‘Too excited to speak'

Aboriginal women and children to benefit from $2.2m grant from the Ian Potter Foundation

The Ian Potter Foundation has awarded just over $2.2M over a five-year period to World Vision Australia (WVA) to support three remote communities develop their own Aboriginal operated and managed early childhood care and development program.

The funding will allow for the expansion of WVA’s early childhood work into three new communities in the Derby region of Western Australia (Looma, Noonkanbah and Jarlmadanhagh Burru).

With six remote centres already in place, this expansion will bring early childhood services to all major communities in the Derby region and support over 500 children aged 0–4 and their parents.

Teresa Hutchins, the programs manager, said she was ‘too excited to speak,’ when she heard that World Vision had been awarded the Ian Potter funding.

“Aboriginal children in these communities are some of the most disadvantaged in the country. It was just the best thing to be able to ring the communities and say: ‘We are on – we can do it!’”

To date, 12 early childhood Community Facilitator positions have been created and enabled previously unemployed women to receive training and employment in their own communities.

“These women were mothers at home with their kids who didn’t have any qualifications or confidence to find employment. Now they are attending training events, talking about early childhood issues and getting ready to present at a national conference,” Ms Hutchins said.

“The new funding will allow us to employ more local women and provide them with the same training and learning opportunities, as well as supporting them to develop services in their own communities. 
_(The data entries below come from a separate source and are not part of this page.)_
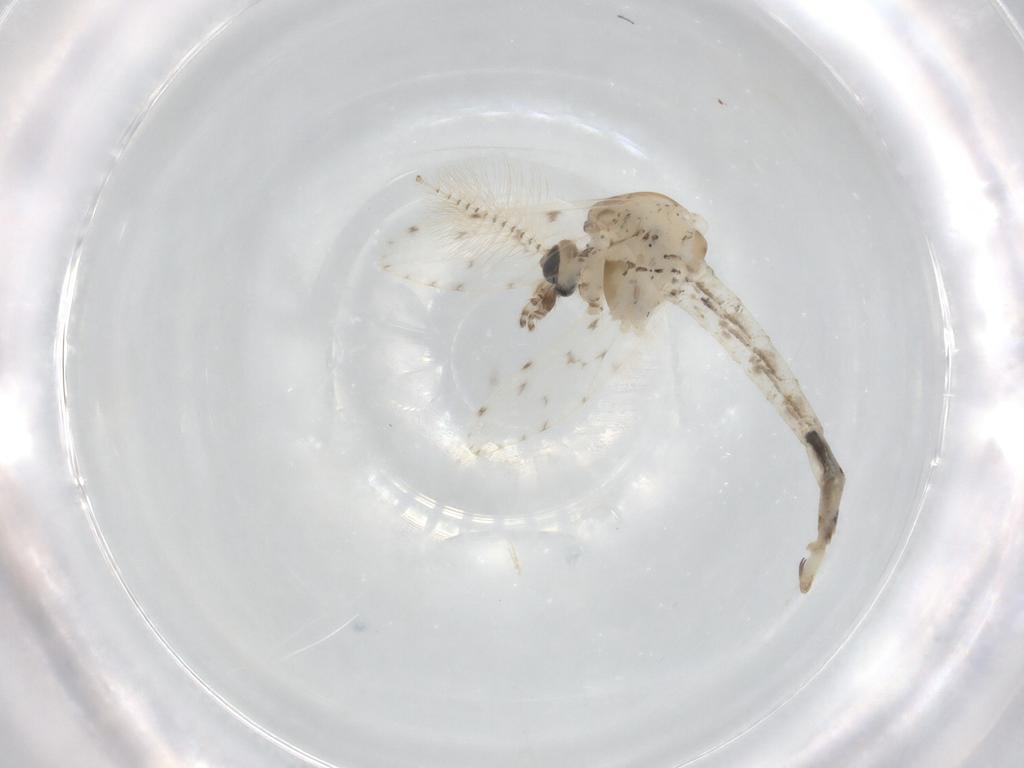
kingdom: Animalia
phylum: Arthropoda
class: Insecta
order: Diptera
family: Chaoboridae
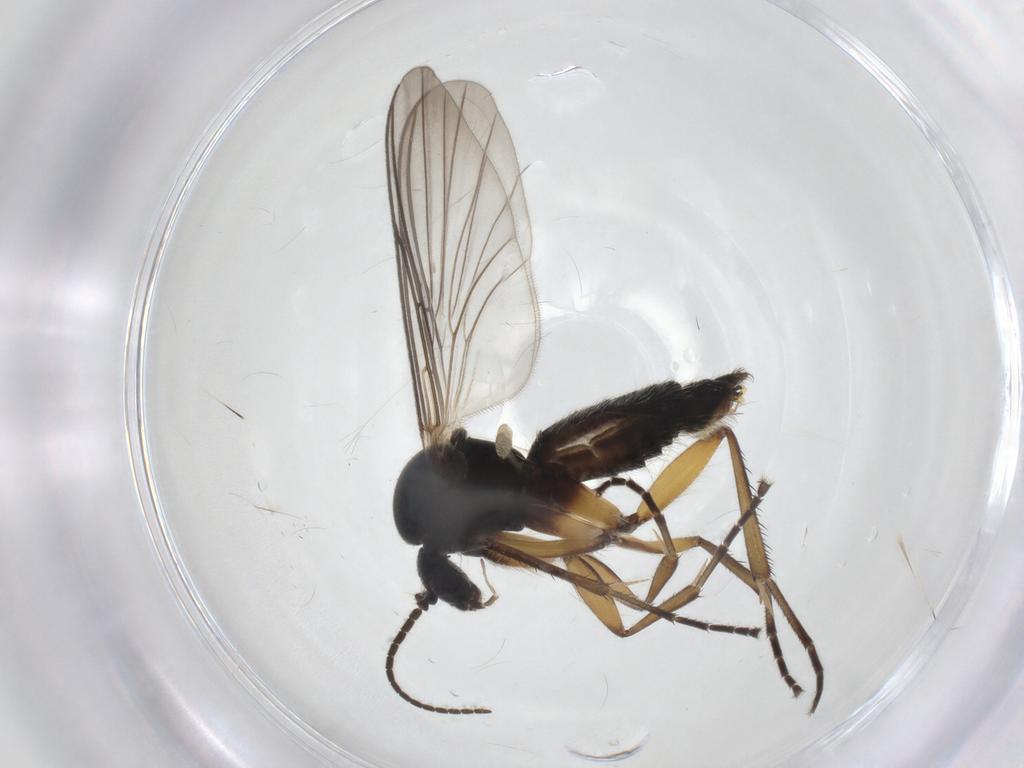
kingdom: Animalia
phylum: Arthropoda
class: Insecta
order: Diptera
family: Mycetophilidae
“These three new communities are passionate about improving the wellbeing of their youngest children but had not been able to secure support from Government or anyone else to make their dreams a reality,” she said.  

Indigenous children living in remote areas are some of the most educationally disadvantaged children in Australia. Without access to parenting support and basic early childhood services like playgroups and school transition programs available in the cities, many Indigenous children can find themselves struggling by the time they commence their formal education.

“If we don’t set children up for success before they start school it is really hard for them to make up for this once they are at school. Often children drop out before the end of middle school, leading to a life of unemployment and poor health and social wellbeing,” Ms Hutchins continued.

“Youth suicide in Aboriginal communities is among the highest in the world, starting young, giving children the skills, confidence and supporting the development of a strong cultural identity, gives them the resilience to overcome challenges throughout their childhood and well into adulthood.”

Mr Charles Goode AC, Chair of The Ian Potter Foundation said, ‘There is a clear need for early childhood services for these remote communities. The Ian Potter Foundation is pleased to support a proven program that is community led and operated and managed by local Indigenous people with support from World Vision Australia.

“World Vision Australia has a policy of exiting the community once local people and organisations are trained to run the program independently.  This should provide an on-going sustainable model that leads to improved outcomes for all involved.”

As well as allowing World Vision to train and employ more local Aboriginal early childhood community development facilitators, the grant will also fund the establishment of early childhood reference groups, responsible for championing and driving the early childhood agendas in their communities, as well as supported playgroups for parents and caregivers and their young children.

The program will also develop a local early childhood workforce through a broader community-based mix of informal and formal early childhood education and training and join with the six other communities in the network to engage in regional forums and learning events.

WVA has already successfully implemented this regional model of community-led, Aboriginal-operated and managed early childhood service in another two locations: the Warlpiri region of the Northern Territory and the Pilbara region in WA.

According to World Vision Australia CEO, Claire Rogers, many people tend to associate World Vision with international aid and development, however the organisation is equally committed to its work with Aboriginal communities.

“World Vision Australia is living out our mission to reach and support the world’s most vulnerable children some of whom are within Aboriginal communities in our country.”